§ TASK TO COMPLETE
Reproduce word for word the lines from the one containing "Which category has" through the end of the entries below, inclusive.

Top of DATA SHOWN

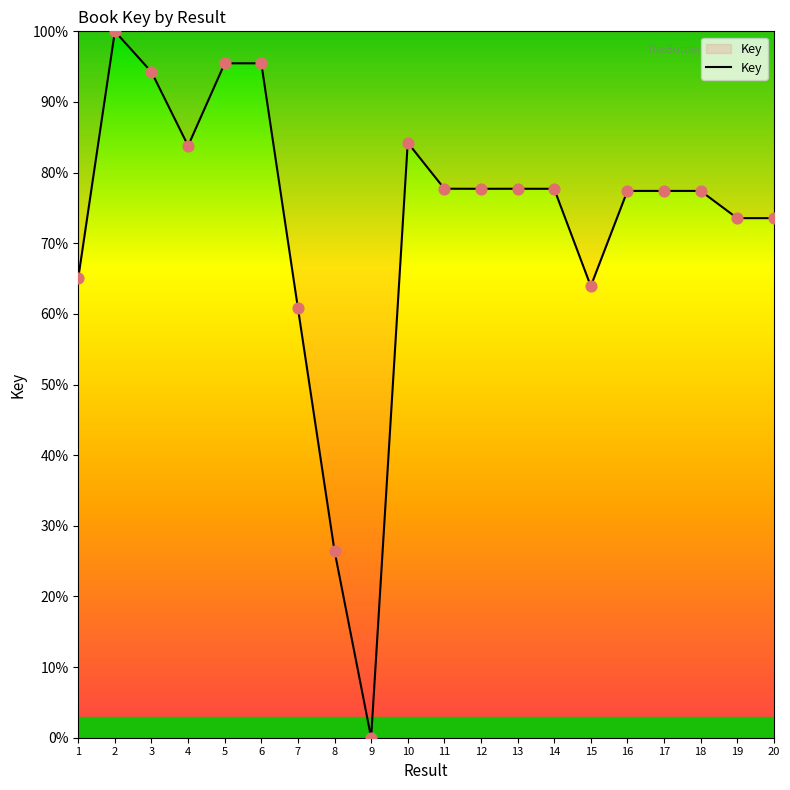

What is the change in value from 2 to 10?

-15.8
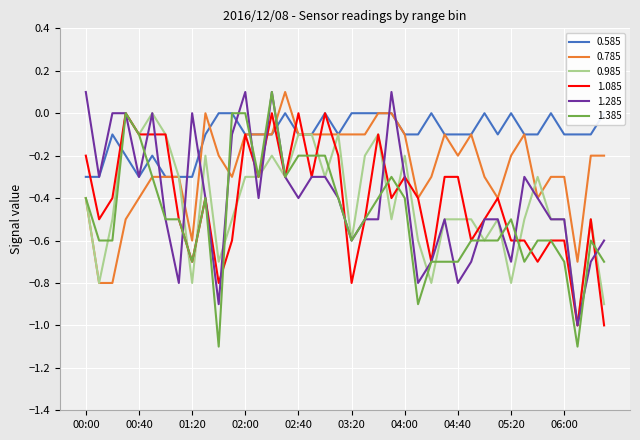

The 1.385 series shows -0.3 at 01:20. True or false?

False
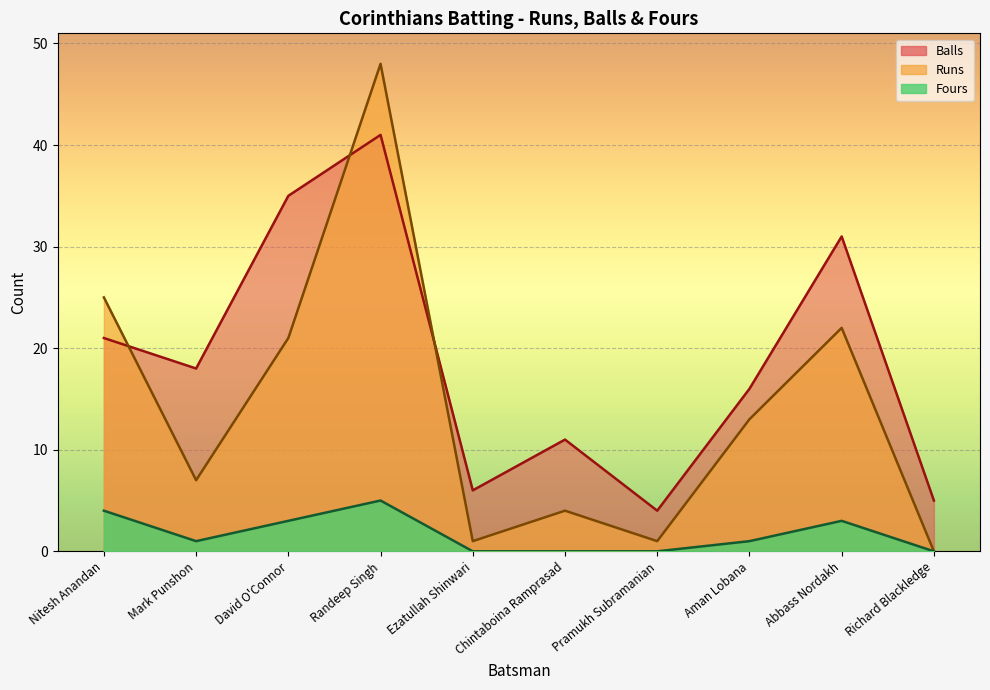

Which category has the lowest value in the Fours series?

Ezatullah Shinwari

Bottom of DATA SHOWN

§ RESPONSE AREA
Which category has the lowest value in the Fours series?

Ezatullah Shinwari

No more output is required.